[REQUIREMENT] Only the lines below starting at the one containing "Louiti artisan couvreur et les opérations de" and ending at the one containing "peinture de la toiture d'un immeuble dans la" belong in the answer, each copied exactly.

[DATA TO EXAMINE]
● ● ● ● ●
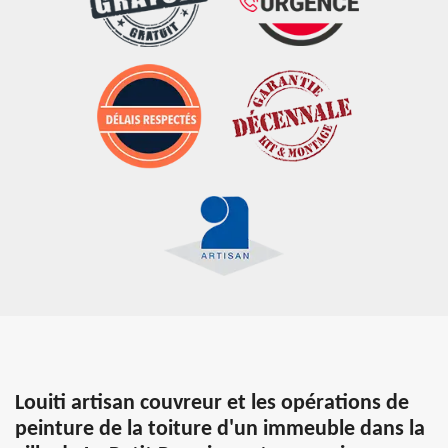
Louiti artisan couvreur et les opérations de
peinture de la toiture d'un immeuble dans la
● ● ● ● ●
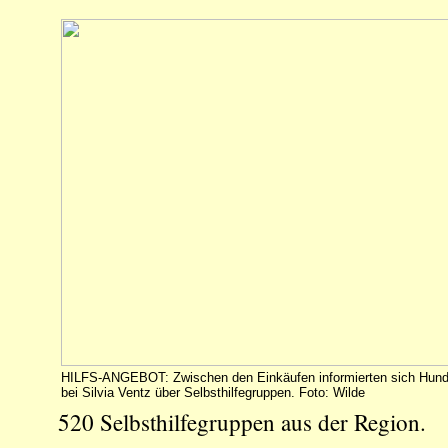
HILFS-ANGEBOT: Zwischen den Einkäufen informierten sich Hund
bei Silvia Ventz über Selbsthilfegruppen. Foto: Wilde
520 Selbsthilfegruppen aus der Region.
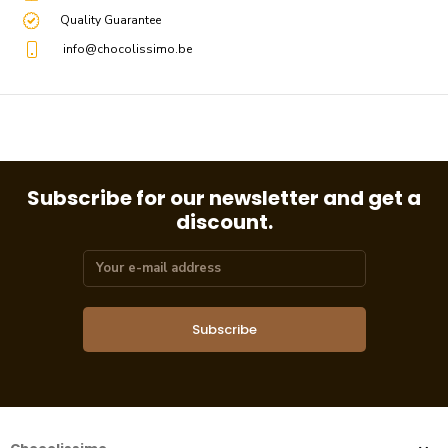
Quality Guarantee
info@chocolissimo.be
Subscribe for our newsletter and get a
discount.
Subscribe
● ● ● ● ●
[EXERCISE OUTPUT]
Louiti artisan couvreur et les opérations de
peinture de la toiture d'un immeuble dans la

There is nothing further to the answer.